What parent didn’t have an inventory of accidental injuries inflicted by their offspring? Stella sometimes talked about them with the other moms and dads at the park: a black eye from a pitched ball too swiftly returned, a rolled ankle from a clumsy bump on the stairs, a pinched finger from a falling toy-box lid. After each story, the parents would laugh together in a reassuring way. Isn’t it funny, what these children do to us?
But the further the boys got from toddlerhood, the more calculated these mishaps seemed to be. Like Harley waiting for the exact moment her index finger landed on the jamb to slam the door. Or when Jacob abruptly dismounted from her shoulders, a limp lock of her hair still clutched in each hand.
“Ouch,” she would say gently, pointing to the blooming flush, or beading blood, or gathering film of pus, “that hurts Mama.” The boys would offer bashful smiles she once interpreted as apologetic, but now read as faintly joyful. “Ouch,” she’d say again, letting the pain creep into her voice a little. “That hurts.”
Stella asked her husband, “Are they hurting you?”

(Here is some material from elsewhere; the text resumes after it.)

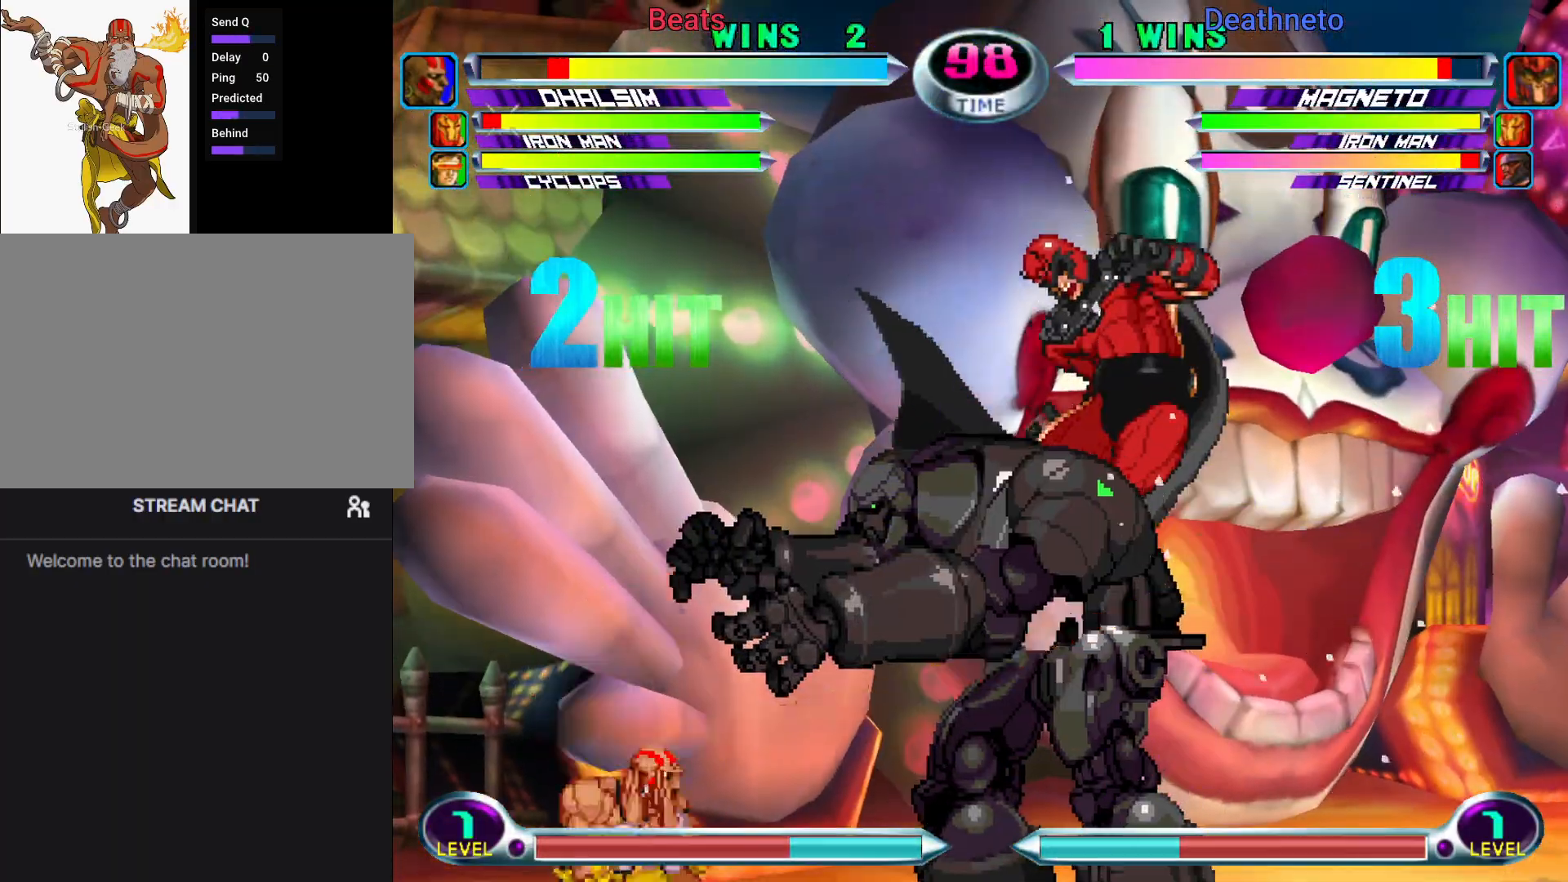
{"buttons": [], "left_stick": "center", "events": [[133, "left_stick", "center"], [200, "left_stick", "down"], [267, "left_stick", "right"], [350, "left_stick", "up"], [383, "CIRCLE", "down"], [400, "left_stick", "center"], [433, "CIRCLE", "up"]]}
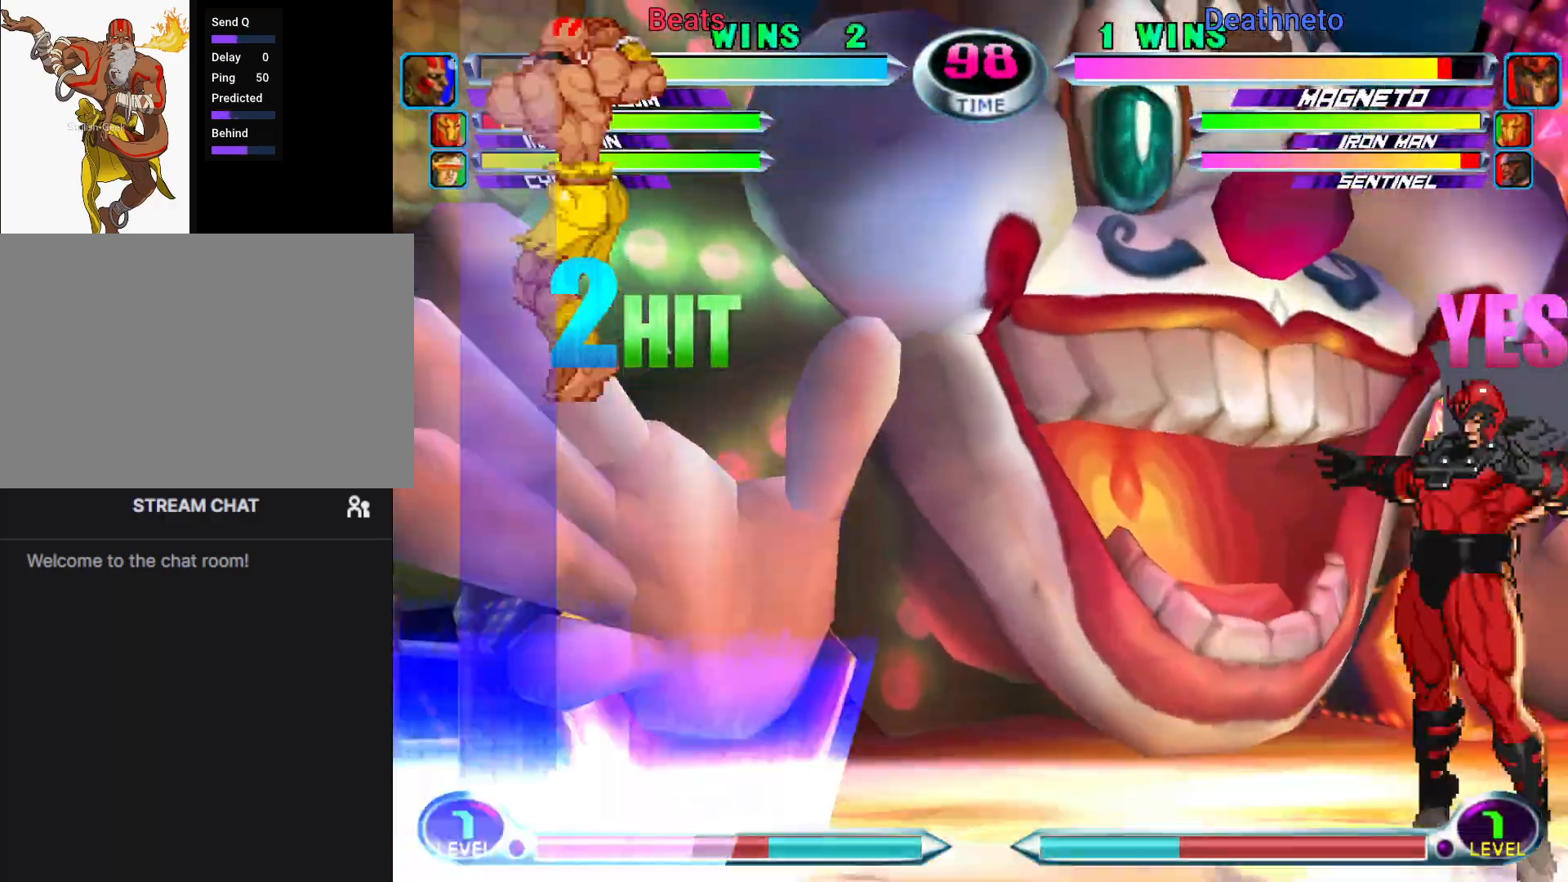
{"buttons": [], "left_stick": "center", "events": [[83, "left_stick", "down-right"], [133, "SQUARE", "down"], [133, "TRIANGLE", "down"], [167, "SQUARE", "up"], [167, "TRIANGLE", "up"], [217, "left_stick", "center"], [267, "TRIANGLE", "down"], [367, "TRIANGLE", "up"]]}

“The boys. Are they hurting you?”
“Hurting me? No.”
“They’re hurting me,” she said.
“You’re smaller than I am,” he said. “Maybe I just don’t notice it.” His work was waiting. Stella could always tell when he was done with a conversation.
She’d stopped telling the stories at the park as well. The reassuring laughter had long since faded to worried glances. The other parents’ expressions were no longer amused but sympathetic. They seemed to be avoiding her. Sometimes she caught Harley’s eye from across the playground. He wasn’t looking at her, not really. He was looking at her parts.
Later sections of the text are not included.